KeyCloakAuthenticationConfig.java
package com.keycloak.application.security;
import org.keycloak.adapters.springsecurity.authentication.KeycloakAuthenticationProvider;
import org.springframework.context.annotation.Bean;
import org.springframework.context.annotation.Configuration;
import org.springframework.security.core.authority.mapping.SimpleAuthorityMapper;
@Configuration
public class KeyCloakAuthenticationConfig {
@Bean
public KeycloakAuthenticationProvider keycloakAuthenticationProvider() {
KeycloakAuthenticationProvider provider = new KeycloakAuthenticationProvider();
provider.setGrantedAuthoritiesMapper(new SimpleAuthorityMapper());
return provider;
}
}The above code defines a configuration class for setting up the Keycloak authentication provider in a Spring Boot application. It declares a bean named keycloakAuthenticationProvider of type KeycloakAuthenticationProvider and configures it by setting a SimpleAuthorityMapper as the granted authorities mapper. The KeycloakAuthenticationProvider is a component provided by the Keycloak Spring Security integration to handle authentication within the Spring Security framework. The SimpleAuthorityMapper is used to map Keycloak roles to Spring Security authorities. This configuration ensures that Keycloak authentication is properly configured with the specified authority mapping in the Spring Boot application.
Demo ScreenShots
Start the application and go to login screen
There is no need for authentication or authorization.

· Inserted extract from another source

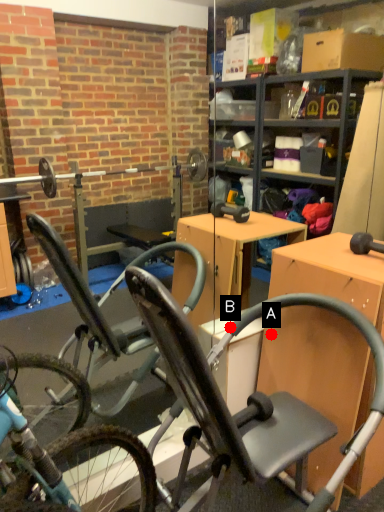
Question: Two points are circled on the image, labeled by A and B beside each circle. Which point appears farthest from the camera in this image?

Choices:
 (A) A is further
 (B) B is further

Answer: (A)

Try to access homepage, which requires users to have roles - user and to be authenticated. localhost:8084/homepage automatically redirects to keycloak login when we try it where we have to enter the credentials
We can see the following message once we have successfully logged in:
Now let's test whether the application works with the role by unassigning the "user" role from my-first-user's keycloak.
Once we click that unassign button we would get a warning message, Are you sure want to remove that role? click yes and you would be landed in below page
As a result, when we try to access the homepage, we no longer see the successfully logged in message and instead we would see a error page
Conclusion
In this article, we explained what KeyCloak is and how it can be integrated with Spring Boot using an example.